▶ _TASK DATA_
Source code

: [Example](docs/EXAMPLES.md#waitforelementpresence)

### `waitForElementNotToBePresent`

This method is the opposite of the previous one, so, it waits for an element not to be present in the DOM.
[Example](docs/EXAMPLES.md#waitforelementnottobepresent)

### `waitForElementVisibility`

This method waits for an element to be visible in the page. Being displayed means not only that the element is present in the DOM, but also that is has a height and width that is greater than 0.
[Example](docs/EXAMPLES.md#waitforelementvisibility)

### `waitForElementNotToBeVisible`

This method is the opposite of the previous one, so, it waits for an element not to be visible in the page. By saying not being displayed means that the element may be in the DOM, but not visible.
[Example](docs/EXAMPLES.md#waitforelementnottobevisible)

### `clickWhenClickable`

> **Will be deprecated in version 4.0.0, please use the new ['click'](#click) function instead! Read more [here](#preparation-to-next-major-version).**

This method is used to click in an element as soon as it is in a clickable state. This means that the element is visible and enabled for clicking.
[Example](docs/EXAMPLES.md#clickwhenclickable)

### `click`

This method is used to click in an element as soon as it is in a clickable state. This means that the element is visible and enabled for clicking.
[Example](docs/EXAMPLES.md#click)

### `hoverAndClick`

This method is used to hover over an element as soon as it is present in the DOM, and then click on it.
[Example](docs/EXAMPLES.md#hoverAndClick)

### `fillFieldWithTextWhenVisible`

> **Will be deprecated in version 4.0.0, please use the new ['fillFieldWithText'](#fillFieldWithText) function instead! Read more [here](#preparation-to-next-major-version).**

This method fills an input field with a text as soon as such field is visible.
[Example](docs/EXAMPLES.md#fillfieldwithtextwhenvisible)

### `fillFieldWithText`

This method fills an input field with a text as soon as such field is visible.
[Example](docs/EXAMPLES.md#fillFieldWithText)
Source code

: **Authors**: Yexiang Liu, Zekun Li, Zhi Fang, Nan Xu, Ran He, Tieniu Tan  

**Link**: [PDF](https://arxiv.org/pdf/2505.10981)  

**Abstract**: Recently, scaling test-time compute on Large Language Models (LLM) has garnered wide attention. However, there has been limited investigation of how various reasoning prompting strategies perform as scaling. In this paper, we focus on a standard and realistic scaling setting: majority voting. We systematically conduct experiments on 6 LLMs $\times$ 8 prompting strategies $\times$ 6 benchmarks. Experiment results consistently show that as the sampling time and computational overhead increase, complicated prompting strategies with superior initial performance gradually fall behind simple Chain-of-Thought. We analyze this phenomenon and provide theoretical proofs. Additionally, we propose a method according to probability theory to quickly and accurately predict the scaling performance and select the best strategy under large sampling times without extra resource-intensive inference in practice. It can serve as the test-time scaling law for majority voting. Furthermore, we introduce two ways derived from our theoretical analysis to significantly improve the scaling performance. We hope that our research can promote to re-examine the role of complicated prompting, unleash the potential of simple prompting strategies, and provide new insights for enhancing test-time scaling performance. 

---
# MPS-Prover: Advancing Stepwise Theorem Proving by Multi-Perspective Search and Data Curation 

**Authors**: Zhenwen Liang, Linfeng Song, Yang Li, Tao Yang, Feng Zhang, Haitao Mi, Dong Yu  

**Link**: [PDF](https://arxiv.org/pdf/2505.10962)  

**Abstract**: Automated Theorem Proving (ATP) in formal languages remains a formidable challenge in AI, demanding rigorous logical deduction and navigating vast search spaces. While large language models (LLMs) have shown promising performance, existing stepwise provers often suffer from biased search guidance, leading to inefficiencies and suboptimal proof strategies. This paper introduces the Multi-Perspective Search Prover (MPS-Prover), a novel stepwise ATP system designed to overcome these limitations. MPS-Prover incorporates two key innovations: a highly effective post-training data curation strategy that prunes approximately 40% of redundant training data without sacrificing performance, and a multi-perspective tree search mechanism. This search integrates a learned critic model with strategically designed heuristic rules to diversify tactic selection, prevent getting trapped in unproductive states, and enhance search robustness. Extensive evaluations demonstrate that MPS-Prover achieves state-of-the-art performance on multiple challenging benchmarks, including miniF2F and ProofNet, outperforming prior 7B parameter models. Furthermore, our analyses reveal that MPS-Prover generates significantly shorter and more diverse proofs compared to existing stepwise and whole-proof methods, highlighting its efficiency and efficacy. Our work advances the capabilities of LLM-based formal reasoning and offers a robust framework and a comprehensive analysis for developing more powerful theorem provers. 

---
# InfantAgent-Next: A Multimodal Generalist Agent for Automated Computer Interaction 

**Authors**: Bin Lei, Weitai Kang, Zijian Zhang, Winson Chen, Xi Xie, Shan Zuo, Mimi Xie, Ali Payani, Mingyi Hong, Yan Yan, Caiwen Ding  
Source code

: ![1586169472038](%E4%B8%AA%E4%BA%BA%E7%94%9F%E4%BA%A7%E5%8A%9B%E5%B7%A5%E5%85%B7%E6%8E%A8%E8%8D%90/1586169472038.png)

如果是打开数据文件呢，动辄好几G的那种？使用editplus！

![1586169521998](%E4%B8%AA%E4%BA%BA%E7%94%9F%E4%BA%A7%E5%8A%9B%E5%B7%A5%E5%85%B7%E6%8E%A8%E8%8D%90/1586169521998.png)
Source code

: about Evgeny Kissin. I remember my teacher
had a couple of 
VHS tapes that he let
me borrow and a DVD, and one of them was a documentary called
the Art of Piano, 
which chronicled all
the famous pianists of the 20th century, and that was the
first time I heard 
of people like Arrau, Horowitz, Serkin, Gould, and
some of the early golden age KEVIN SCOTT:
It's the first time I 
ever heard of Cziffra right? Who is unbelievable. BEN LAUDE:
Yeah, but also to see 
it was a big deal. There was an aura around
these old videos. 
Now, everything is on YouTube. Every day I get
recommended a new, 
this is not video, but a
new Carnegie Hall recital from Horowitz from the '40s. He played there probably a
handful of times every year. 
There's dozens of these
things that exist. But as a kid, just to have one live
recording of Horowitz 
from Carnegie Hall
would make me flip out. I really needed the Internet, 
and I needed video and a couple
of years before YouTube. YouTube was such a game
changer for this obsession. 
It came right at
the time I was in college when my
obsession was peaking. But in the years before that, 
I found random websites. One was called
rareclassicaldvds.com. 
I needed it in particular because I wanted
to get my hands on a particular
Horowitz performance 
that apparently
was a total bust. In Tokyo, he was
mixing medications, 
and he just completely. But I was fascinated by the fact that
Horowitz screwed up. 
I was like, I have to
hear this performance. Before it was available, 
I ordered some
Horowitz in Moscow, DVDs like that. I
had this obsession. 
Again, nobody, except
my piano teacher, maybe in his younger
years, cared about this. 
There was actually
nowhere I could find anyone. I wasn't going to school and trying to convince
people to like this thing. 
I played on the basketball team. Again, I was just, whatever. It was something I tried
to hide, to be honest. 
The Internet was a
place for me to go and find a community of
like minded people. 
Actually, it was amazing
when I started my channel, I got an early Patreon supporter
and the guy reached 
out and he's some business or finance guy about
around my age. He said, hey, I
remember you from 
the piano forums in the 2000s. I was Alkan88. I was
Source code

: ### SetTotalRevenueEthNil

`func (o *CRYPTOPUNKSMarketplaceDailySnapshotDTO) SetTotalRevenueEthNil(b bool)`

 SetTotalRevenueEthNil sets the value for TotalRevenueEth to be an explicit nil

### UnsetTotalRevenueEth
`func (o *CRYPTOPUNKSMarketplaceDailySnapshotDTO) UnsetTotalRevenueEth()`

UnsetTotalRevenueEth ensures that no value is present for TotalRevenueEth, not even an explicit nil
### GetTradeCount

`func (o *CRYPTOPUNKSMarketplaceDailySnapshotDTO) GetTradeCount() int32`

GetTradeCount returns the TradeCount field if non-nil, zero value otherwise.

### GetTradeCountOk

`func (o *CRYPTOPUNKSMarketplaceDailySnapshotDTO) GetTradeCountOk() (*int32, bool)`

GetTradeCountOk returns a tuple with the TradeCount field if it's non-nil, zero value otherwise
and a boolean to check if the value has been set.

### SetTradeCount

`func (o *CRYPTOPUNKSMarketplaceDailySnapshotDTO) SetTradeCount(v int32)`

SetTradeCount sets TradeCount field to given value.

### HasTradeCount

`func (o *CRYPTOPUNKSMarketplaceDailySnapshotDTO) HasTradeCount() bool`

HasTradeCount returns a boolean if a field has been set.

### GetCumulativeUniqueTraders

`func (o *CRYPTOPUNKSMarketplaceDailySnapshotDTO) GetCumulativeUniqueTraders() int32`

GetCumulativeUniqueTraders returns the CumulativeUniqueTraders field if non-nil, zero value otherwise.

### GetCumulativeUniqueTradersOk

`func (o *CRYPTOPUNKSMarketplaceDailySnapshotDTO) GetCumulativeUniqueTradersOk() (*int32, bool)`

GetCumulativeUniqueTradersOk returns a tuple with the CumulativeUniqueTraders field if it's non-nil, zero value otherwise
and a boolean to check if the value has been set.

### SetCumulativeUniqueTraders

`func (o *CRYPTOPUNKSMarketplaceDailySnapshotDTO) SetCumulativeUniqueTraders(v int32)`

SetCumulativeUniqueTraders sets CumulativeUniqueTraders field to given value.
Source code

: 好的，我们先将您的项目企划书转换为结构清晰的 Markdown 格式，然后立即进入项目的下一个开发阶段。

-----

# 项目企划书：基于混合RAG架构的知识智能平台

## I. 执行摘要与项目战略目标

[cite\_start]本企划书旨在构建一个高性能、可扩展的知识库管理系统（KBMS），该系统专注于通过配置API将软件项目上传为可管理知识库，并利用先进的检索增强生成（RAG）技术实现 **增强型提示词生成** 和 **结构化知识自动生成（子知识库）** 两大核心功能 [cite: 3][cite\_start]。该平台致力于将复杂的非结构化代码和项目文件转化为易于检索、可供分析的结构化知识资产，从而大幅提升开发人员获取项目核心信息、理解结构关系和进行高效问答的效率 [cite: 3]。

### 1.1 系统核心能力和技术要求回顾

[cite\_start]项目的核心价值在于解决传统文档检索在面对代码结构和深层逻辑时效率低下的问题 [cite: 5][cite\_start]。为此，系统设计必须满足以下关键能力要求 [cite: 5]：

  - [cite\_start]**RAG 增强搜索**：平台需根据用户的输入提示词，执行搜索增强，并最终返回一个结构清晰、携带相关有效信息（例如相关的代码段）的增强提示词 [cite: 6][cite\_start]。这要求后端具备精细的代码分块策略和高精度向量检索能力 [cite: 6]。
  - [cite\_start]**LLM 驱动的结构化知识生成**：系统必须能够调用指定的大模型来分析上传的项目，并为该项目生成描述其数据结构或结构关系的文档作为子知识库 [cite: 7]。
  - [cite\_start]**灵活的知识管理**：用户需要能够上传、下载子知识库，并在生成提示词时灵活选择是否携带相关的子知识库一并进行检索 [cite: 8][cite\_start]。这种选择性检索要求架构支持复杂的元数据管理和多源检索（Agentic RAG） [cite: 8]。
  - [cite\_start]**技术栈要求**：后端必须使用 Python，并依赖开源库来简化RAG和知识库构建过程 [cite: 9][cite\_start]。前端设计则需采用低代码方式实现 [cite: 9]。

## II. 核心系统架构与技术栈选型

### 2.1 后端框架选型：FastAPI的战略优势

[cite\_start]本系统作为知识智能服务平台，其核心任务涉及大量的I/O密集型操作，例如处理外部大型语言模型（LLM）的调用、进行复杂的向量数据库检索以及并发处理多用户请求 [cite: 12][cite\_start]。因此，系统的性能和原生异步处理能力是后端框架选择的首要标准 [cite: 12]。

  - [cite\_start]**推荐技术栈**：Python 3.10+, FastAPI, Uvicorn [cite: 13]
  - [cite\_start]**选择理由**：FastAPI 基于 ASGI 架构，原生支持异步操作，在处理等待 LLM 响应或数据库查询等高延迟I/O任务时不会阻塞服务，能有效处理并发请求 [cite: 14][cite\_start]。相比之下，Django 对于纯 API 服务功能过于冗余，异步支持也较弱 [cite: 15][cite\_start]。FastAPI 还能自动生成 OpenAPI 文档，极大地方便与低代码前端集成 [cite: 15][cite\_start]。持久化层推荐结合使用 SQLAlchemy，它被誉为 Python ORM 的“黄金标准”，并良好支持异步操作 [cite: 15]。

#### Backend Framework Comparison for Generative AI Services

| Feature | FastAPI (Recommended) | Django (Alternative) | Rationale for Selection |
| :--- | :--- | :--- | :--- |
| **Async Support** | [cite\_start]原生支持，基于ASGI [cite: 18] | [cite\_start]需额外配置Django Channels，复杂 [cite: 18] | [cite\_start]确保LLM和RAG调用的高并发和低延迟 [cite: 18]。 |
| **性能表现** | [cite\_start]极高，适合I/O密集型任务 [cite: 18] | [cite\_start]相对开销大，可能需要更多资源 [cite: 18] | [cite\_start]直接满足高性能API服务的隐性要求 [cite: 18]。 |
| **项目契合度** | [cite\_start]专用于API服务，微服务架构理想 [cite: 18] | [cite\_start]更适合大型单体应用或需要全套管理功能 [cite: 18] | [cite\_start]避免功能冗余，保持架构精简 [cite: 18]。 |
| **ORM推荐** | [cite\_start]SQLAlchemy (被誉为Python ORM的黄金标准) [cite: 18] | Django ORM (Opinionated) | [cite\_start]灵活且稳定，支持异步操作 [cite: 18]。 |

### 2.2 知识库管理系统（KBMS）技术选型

▶ _TASK DESCRIPTION_
Would you retype exactly the lines above, from the line with "RAG） [cite: 8]。" to the line with "## II. 核心系统架构与技术栈选型", with both end lines kept and nothing more?

▶ _EXPECTED OUTPUT_
  - [cite\_start]**灵活的知识管理**：用户需要能够上传、下载子知识库，并在生成提示词时灵活选择是否携带相关的子知识库一并进行检索 [cite: 8][cite\_start]。这种选择性检索要求架构支持复杂的元数据管理和多源检索（Agentic RAG） [cite: 8]。
  - [cite\_start]**技术栈要求**：后端必须使用 Python，并依赖开源库来简化RAG和知识库构建过程 [cite: 9][cite\_start]。前端设计则需采用低代码方式实现 [cite: 9]。

## II. 核心系统架构与技术栈选型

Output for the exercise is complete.